La verdad es que ver como una gran victoria, un aporte significativo, un paso en adelante, el hecho de que Maduro acepte discutir las condiciones electorales es un pelín exagerado. Eso es lo que hicieron Chávez y Maduro durante los últimos 20 años, sin que nunca esa discusión condujera a algún cambio significativo.  Tal como está ocurriendo ahora como consecuencia de la histórica y novedosa gestión de Capriles.

La voz, un tanto más agraciada, de Cayetana Álvarez de Toledo, ha sido mucho más clara: el paso adelantado por Capriles ha sido “inútil e inmoral”, pues daña al país y daña a quien dio el paso.

Tómese, querido lector, el tiempo de buscar en Youtube la argumentación completa de esta María Corina española, muy útil para quienes viven en Europa, pero absolutamente conocida y obvia para quienes moramos de este lado del océano.

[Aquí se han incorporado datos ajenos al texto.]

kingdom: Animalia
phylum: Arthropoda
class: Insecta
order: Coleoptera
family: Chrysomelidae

La otra cara de la “falacia virtuosa” mira hacia Juan Guaidó: resulta que su “liderazgo está bastante comprometido”, pues “no conecta”.  El presidente encargado no ha sabido “perfilar un camino ni una estrategia precisa y clara”.  Aquí salimos del mundo de las simplificaciones infantiles para aterrizar en la complejidad de las realidades:  Es obvio que Guaidó ha tenido una importantísima falla:  No ha logrado el cese de la usurpación.  Dicho esto, uno podría esperar alguna idea, alguna sugerencia, alguna propuesta. Pero no.  Todo se queda en la crítica estéril y por ello meramente dañina.

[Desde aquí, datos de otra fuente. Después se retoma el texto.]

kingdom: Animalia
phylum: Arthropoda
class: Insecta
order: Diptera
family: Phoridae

Ávido de oír, me quedé con las ganas. Ni una palabra que nos indique un camino ni un señalamiento ni un mapa ni un balbuceo. Nada. Solo se insiste en decir que Capriles “agregó el tema de la participación con condiciones”. ¿Eso es todo, beatísimo Padre? ¿No tiene usted alguito más que decir? Sobre todo, si recordamos que nuestro virtuoso falaz ha sido el encargado por Juan Guaidó para la coordinación del Pacto que el presidente (e) propone con los “sectores organizados”.  ¿No le correspondía al réctor magnífico darle algún contenido al pacto, enriquecer la consulta propuesta, ayudar a trazar un mapa, ilustrarnos a todos con algún rosario de ideas?

Pocas luces nos llegaron. Ni se pudo colocar a Capriles, nuestro inveterado candidato, como un líder que ejecuta un regreso triunfal ni se ayudó en algo a Guiadó, que le está echando una bola pareja para lograr el objetivo aún no alcanzado. Capriles, que a estas alturas no sabe si votar o no, puede terminar siendo un pelele de Zapatero o una marioneta de Raúl Castro y Guaidó estará condenado a seguir comprometiendo su liderazgo.

¿Están perdidas todas las esperanzas?  A mí no me parece. Mientras haya alguien dispuesto a arriesgarlo todo fajándose todos los días para que la dura realidad termine por fracturarse y abrir cauce a una Venezuela de esperanza, allí estará la mayoría de los venezolanos.

Concluyo diciendo, como egresado de la educación jusuita, que añoro los tiempos en los cuales la estrella de la Compañía de Jesús en Venezuela era Luis Ugalde para ahora vivir con tristeza la era de Arturito Sosa y Joseíto Virtuoso.